Before the crowd dispersed, Nikitchenko recorded his dissent from the three not-guilty verdicts, from Hess’s sentence (arguing that it “should have been death”), and from the Tribunal’s findings about the Reich Cabinet and the General Staff and High Command. Lawrence announced that the dissenting opinion would be attached to the judgment. With this, the International Military Tribunal came to an end.
In the wake of the judgment, important questions lingered. Nuremberg had been an extraordinary event. The judgment would surely have implications for the future of international law. But what were they? How would they be realized?
The United Nations seemed ready to take up the challenge of answering these questions. When its General Assembly met in New York a few weeks later, Secretary-General Trygve Lie urged that the legal principles underlying the Nuremberg Trials—including the principle that heads of state could be held criminally responsible and punished for committing crimes against peace and crimes against humanity—be codified as permanent international law “as quickly as possible.”
Of course, none of this was as simple as it sounded. Some observers, including the New York Times editorial board, warned that the concept of “crimes against peace” was much too vague.
Other observers argued that the Nuremberg judgment had not gone far enough—and declared it particularly shameful that “crimes against humanity” had been defined so restrictively, as a by-product of aggressive war. They called for a broader definition that would include inhumane acts committed by a state against its own population.
On December 11, 1946, just ten weeks after the Nuremberg verdicts, the United Nations General Assembly unanimously passed a resolution affirming “the principles of international law recognized by the Charter of the Nuremberg Tribunal and the judgment of the Tribunal.” It then directed the newly established United Nations Committee on the Progressive Development of International Law and its Codification (the Codification Committee) “to treat as a matter of primary importance” the formulation of these principles into a new international law code.
The Cold War derailed the Codification Committee’s efforts, as did the question of enforcement. A number of states, including the United States and the Soviet Union, refused to cede any real sovereignty to international institutions—and especially to any kind of international criminal court. Deliberations over a new international law code collapsed completely in 1952 over disagreements about how to define the term “aggression.”

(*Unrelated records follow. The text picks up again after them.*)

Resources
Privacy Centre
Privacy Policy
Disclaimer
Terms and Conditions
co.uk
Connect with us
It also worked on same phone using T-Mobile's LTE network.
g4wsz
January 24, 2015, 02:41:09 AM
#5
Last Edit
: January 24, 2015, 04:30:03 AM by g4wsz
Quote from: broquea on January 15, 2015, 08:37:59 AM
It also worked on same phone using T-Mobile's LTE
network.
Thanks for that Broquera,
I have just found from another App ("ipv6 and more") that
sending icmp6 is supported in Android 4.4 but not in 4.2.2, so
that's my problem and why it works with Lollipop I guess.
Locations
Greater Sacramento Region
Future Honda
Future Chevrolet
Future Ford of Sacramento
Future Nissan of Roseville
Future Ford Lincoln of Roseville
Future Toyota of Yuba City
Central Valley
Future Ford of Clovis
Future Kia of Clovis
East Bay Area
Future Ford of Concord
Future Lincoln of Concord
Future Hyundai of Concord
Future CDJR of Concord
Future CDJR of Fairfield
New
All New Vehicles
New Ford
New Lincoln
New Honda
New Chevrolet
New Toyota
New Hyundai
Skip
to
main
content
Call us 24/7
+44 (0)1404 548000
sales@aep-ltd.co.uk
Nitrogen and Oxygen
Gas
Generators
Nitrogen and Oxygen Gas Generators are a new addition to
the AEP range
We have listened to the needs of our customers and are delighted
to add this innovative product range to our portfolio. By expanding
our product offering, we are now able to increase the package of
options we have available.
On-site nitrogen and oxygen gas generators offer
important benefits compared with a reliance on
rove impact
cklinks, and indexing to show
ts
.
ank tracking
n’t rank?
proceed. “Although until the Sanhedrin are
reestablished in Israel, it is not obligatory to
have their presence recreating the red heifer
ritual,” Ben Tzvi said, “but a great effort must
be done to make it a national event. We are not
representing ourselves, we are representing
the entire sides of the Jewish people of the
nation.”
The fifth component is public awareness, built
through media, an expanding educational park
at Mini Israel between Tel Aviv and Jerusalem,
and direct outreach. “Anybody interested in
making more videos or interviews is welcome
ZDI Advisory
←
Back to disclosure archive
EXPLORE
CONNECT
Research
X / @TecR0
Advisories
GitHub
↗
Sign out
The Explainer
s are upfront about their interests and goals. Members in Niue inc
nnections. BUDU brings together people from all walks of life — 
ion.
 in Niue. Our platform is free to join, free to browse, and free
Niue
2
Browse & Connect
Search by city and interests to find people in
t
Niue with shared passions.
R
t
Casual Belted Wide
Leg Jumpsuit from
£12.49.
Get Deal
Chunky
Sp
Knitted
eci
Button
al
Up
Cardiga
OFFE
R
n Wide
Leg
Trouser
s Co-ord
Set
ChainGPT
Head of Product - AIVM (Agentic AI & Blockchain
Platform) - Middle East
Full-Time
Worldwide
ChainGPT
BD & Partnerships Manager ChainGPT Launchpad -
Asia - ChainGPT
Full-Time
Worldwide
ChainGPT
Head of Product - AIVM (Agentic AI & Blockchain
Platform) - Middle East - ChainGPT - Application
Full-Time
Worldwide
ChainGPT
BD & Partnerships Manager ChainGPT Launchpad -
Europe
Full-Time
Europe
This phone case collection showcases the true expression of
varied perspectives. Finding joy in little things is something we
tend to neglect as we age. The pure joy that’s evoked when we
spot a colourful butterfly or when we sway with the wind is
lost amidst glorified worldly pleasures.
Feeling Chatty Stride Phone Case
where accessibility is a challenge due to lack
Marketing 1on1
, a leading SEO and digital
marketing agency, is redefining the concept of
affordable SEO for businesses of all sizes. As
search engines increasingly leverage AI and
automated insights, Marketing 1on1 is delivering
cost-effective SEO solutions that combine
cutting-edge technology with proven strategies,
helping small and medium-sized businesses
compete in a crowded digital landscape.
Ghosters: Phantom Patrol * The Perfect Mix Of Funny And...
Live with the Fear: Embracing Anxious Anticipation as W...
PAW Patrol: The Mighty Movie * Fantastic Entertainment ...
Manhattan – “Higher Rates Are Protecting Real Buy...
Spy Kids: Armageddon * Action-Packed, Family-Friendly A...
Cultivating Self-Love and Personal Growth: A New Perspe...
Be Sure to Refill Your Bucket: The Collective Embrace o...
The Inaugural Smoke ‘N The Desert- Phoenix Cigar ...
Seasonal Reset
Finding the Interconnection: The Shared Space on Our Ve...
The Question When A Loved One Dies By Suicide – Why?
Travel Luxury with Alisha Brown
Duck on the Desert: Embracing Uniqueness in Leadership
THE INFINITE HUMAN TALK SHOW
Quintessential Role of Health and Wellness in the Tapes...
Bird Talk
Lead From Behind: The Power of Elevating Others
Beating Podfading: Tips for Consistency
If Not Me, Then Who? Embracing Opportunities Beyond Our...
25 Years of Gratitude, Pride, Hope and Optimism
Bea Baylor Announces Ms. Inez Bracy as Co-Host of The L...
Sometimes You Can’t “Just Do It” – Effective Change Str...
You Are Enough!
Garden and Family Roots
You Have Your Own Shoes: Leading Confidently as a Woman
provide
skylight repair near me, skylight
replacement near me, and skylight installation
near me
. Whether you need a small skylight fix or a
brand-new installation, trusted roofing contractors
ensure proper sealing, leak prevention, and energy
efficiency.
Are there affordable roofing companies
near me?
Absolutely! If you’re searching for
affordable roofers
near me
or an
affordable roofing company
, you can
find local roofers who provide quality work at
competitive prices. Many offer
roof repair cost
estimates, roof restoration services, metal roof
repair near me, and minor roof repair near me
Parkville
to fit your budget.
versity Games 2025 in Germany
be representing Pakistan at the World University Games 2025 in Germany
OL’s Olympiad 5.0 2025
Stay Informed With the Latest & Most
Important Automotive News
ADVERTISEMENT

The end of the Cold War did eventually see the adoption by the United Nations International Law Commission of a Draft Code of Crimes against the Peace and Security of Mankind (which included crimes against peace and crimes against humanity) in 1996—as well as the founding of the International Criminal Court in 1998.
But concerns about violating state sovereignty, which were reflected prominently in the Nuremberg judgment, continue to this day. This, together with the recent resurgence of isolationism in America and in other states, have made the kind of international cooperation envisioned after Nuremberg to prevent crimes against peace and crimes against humanity look less and less likely.
Thankfully, stalled efforts by international institutions to end state violence and bring peace to humankind are not the only legacy of the Nuremberg judgment. Over the decades—even as high-level deliberations about international law have foundered—the Nuremberg principles have had an impact at a grassroots level.
They have inspired dissidents, protesters, and civil rights organizations the world over to call out atrocities and to put forward claims for human rights. They have provided a shared vocabulary with which to fight injustice and mobilize for change.
Seventy-five years after the Nuremberg judgment, the Nuremberg principles have retained an undeniable moral power and continue to offer a vision of a world based on “respect for the human person.”